Tuesday, October 30, 2007, 7:11 PM
exams are over.

i don't know whether should i be happy about it or not. paper one was badly done and i think almost thirty marks was lost. i didn't have enough time to complete the paper because i was late for the exam.

i left the house earlier and decided to take a cab to the examination hall, who knows this horrible taxi uncle drove me around the whole of woodlands and he didn't know where the school is. i didn't know how to get to the school, thus i didn't know how to navigate the way. luckily, my sister was at home and she helped me to check the directions. in the end, the damn uncle still didn't know how to get there and i had to board another cab. he only charged me $2.5o though. anyway, he should!

i was almost 15 mins late for the exams and all thanks to my nerves, i was worrying and fretting throughout the paper. it was pretty hard and i was worrying whether do i have enough time to complete it or not. it's really badly done. sigh.

paper two on the other hand, was pretty okay. at least i did get managed to finish almost the entire paper. all i can hope now is that i can pass. ):

and this entire week hasn't been easy. in fact, it has been hell. many problems occurred in all aspects of my life and i am going through what you called the downside in life?
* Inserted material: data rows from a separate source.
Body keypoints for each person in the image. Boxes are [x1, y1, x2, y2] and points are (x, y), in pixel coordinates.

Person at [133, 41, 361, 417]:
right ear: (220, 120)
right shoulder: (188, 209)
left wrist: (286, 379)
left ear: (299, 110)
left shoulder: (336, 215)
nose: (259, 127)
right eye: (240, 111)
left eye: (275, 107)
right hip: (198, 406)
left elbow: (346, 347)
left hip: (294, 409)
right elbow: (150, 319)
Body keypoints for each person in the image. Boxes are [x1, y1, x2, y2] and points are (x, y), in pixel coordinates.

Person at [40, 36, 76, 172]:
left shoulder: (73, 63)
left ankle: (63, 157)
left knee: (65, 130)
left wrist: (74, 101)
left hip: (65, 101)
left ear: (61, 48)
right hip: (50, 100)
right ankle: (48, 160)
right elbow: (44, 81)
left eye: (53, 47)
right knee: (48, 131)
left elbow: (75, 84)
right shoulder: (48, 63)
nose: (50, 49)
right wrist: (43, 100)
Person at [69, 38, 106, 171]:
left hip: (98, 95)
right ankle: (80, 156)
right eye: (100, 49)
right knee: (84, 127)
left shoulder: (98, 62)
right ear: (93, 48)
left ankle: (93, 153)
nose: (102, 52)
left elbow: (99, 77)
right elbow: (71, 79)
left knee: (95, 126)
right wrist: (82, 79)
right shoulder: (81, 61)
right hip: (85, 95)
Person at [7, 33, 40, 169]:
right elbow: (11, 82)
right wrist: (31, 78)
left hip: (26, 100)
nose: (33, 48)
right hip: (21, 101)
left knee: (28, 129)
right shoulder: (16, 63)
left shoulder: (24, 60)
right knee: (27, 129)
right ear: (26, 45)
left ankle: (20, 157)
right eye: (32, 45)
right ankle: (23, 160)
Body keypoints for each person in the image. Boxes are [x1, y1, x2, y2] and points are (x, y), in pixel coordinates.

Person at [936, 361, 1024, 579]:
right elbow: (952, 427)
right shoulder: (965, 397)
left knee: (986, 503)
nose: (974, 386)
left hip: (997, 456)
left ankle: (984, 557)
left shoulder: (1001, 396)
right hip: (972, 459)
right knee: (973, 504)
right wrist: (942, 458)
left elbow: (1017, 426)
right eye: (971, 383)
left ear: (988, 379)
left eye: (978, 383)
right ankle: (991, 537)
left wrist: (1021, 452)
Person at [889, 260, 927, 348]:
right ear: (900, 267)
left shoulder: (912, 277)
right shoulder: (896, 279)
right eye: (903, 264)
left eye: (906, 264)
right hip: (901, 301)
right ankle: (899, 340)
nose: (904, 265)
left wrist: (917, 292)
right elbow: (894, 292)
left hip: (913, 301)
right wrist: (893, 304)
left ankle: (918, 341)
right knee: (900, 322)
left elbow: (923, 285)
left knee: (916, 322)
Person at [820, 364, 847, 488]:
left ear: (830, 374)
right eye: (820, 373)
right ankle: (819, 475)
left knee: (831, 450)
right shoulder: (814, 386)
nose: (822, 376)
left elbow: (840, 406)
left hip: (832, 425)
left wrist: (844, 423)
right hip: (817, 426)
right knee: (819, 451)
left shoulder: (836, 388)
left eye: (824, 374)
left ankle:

it seems like i'm losing people in my life slowly, one by one. i wonder when will be the time before i lose myself. i don't want to lose myself because if i do, i know i'll lose everyone around me.

i hope this is just a nightmare and i can wake up from it quickly. too bad, it's not. it's reality and i have to face it.

at the very least, i finally realized how much my friends and family love me. i'm really thankful that they're around.

lesson #1 - treasure the people around you before you lose them for real.

i also came across this in weihow's blog. it's meaningful so i just want to share. probably i can relate to it better i guess.

True love does not come by finding the perfect person, but by learning to see an imperfect person perfectly. - Jason Jordan

i miss you like i've never missed anyone before. i just can't stop the tears from flowing when the thought of losing you for real comes into my mind.